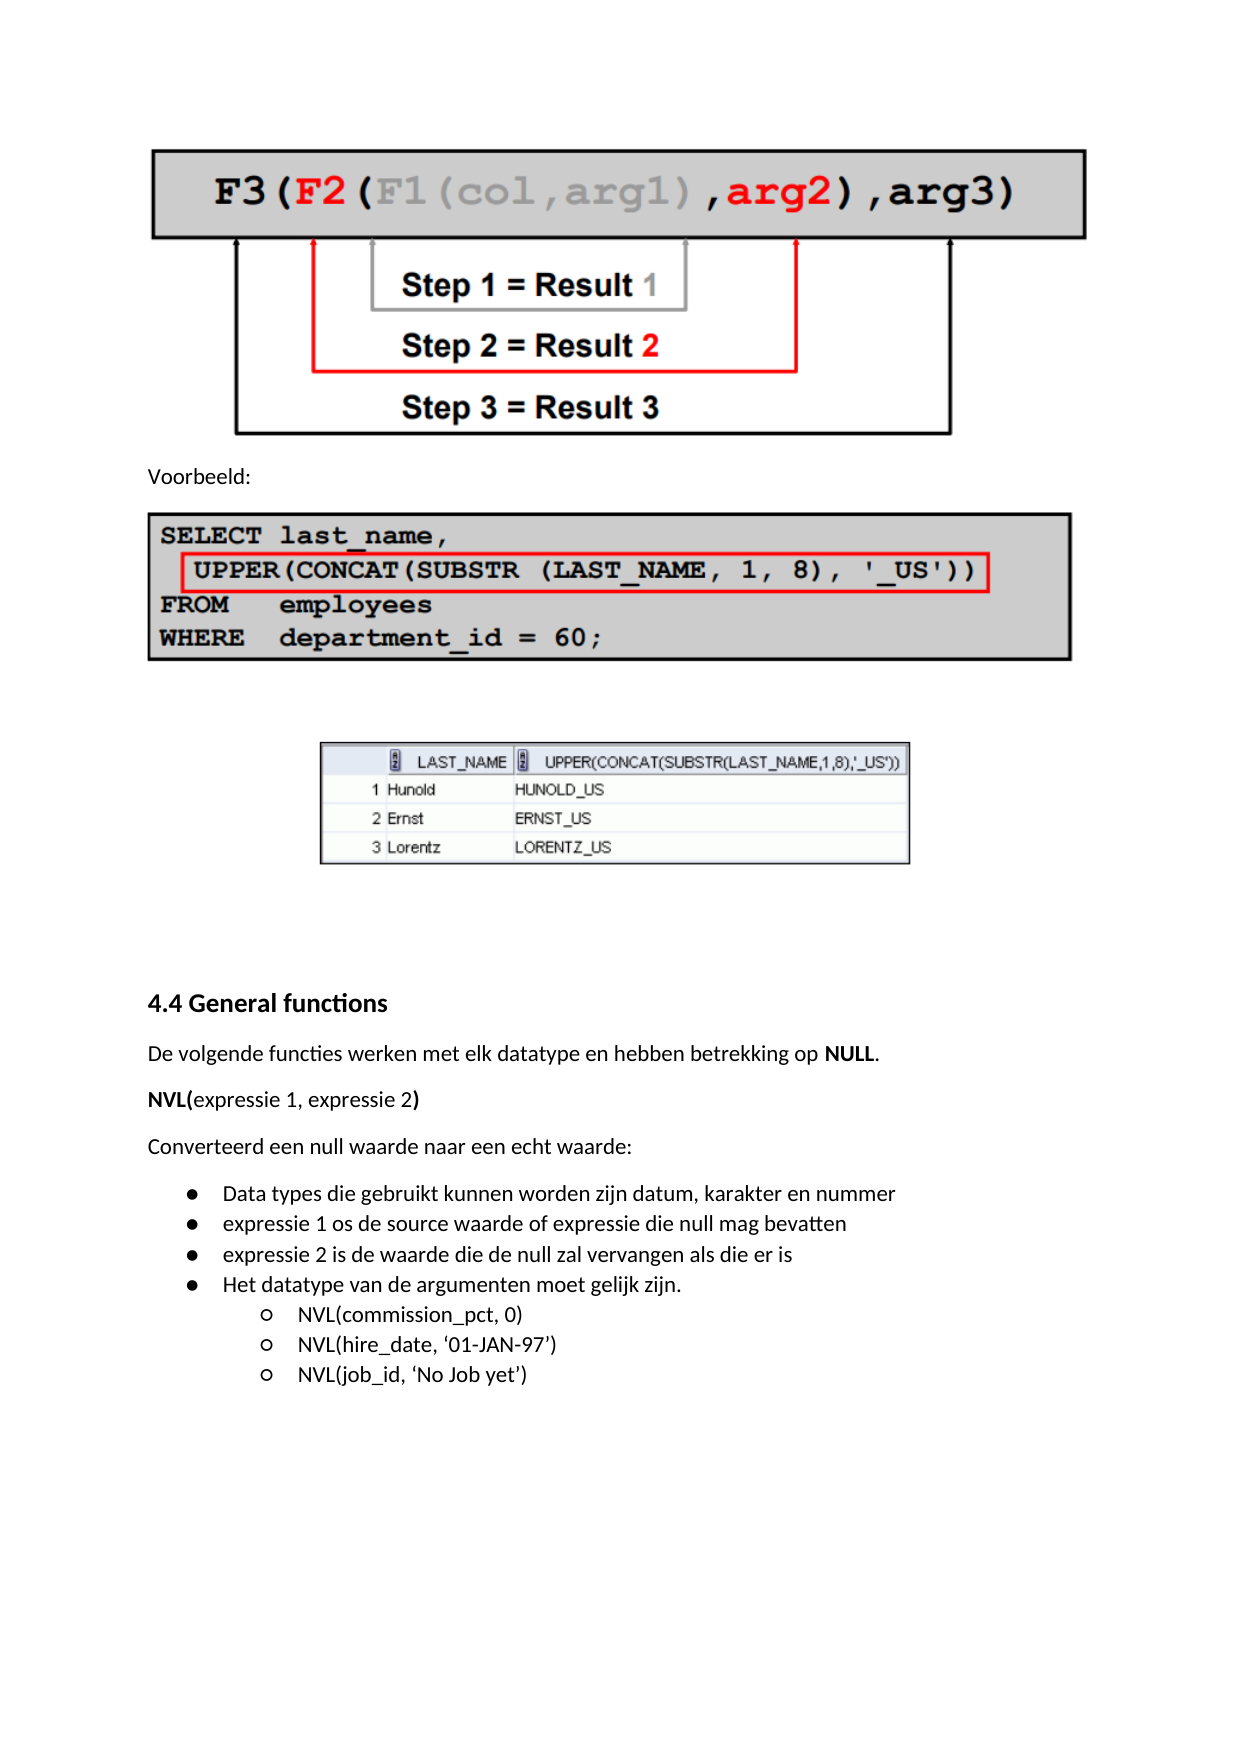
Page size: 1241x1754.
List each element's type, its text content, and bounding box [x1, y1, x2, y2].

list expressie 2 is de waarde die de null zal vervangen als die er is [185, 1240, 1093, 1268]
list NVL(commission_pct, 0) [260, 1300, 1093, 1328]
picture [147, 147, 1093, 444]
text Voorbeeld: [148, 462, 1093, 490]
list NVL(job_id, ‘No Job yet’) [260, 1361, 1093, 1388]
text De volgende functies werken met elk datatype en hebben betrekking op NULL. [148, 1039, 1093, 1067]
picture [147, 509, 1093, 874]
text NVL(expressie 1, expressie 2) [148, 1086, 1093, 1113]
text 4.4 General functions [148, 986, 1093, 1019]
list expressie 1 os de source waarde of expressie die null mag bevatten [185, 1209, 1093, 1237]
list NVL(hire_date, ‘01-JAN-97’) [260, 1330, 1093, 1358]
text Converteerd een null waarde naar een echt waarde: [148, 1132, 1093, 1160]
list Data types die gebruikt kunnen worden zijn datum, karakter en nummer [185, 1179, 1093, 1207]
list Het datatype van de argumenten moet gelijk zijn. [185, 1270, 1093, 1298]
==
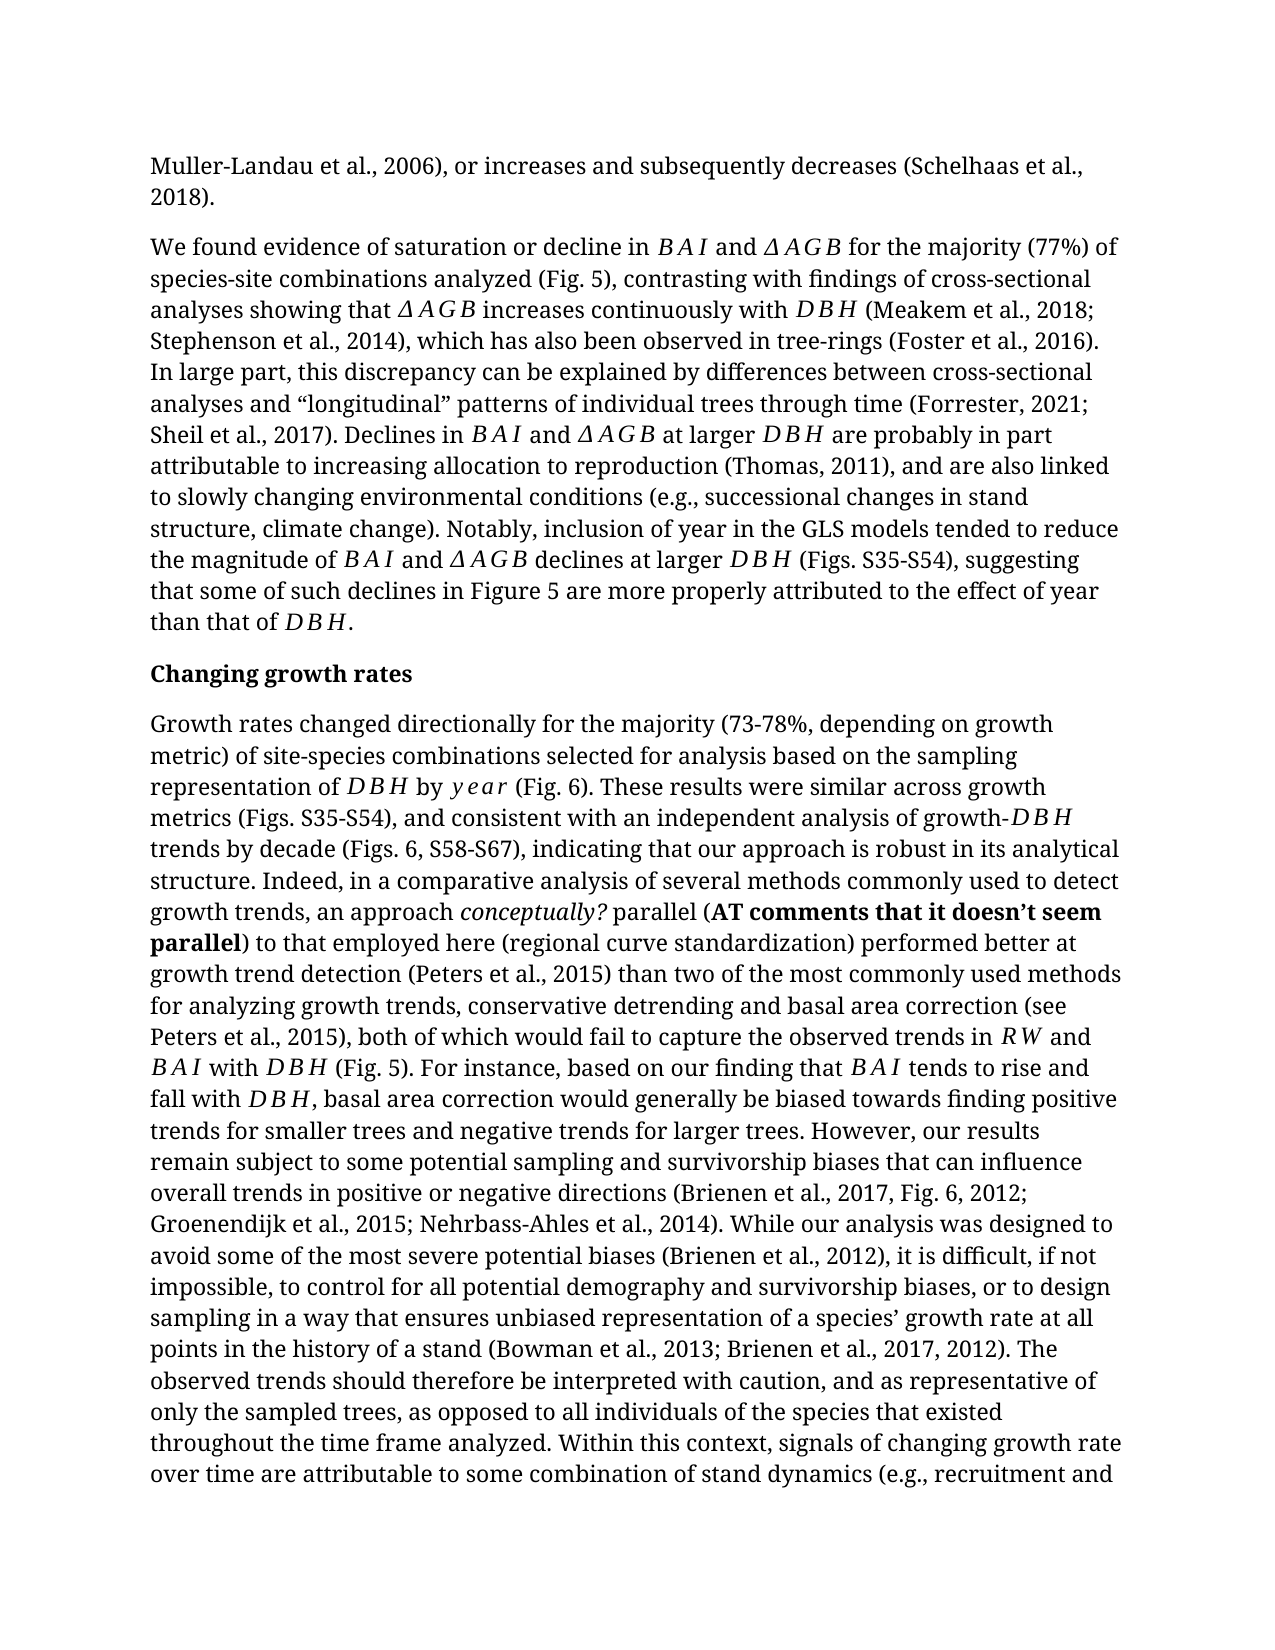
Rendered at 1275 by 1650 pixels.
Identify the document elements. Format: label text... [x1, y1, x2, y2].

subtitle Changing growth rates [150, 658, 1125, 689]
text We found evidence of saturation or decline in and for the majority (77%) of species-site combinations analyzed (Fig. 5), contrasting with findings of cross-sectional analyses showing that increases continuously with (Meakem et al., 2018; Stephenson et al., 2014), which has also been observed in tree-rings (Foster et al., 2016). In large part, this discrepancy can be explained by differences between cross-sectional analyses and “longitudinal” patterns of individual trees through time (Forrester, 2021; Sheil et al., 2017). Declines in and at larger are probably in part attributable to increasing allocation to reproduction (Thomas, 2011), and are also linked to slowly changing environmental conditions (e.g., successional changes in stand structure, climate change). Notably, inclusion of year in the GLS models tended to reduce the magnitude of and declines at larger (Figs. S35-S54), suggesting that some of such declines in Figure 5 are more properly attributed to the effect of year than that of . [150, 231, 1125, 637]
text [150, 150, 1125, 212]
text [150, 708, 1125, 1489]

Work instruction => The response should hold exactly the lines starting at the line with "Identify the document" and ending at the line with "text [150, 708, 1125, 1489]", and no other line of the material above.

Exercise answer =>
Identify the document elements. Format: label text... [x1, y1, x2, y2].

subtitle Changing growth rates [150, 658, 1125, 689]
text We found evidence of saturation or decline in and for the majority (77%) of species-site combinations analyzed (Fig. 5), contrasting with findings of cross-sectional analyses showing that increases continuously with (Meakem et al., 2018; Stephenson et al., 2014), which has also been observed in tree-rings (Foster et al., 2016). In large part, this discrepancy can be explained by differences between cross-sectional analyses and “longitudinal” patterns of individual trees through time (Forrester, 2021; Sheil et al., 2017). Declines in and at larger are probably in part attributable to increasing allocation to reproduction (Thomas, 2011), and are also linked to slowly changing environmental conditions (e.g., successional changes in stand structure, climate change). Notably, inclusion of year in the GLS models tended to reduce the magnitude of and declines at larger (Figs. S35-S54), suggesting that some of such declines in Figure 5 are more properly attributed to the effect of year than that of . [150, 231, 1125, 637]
text [150, 150, 1125, 212]
text [150, 708, 1125, 1489]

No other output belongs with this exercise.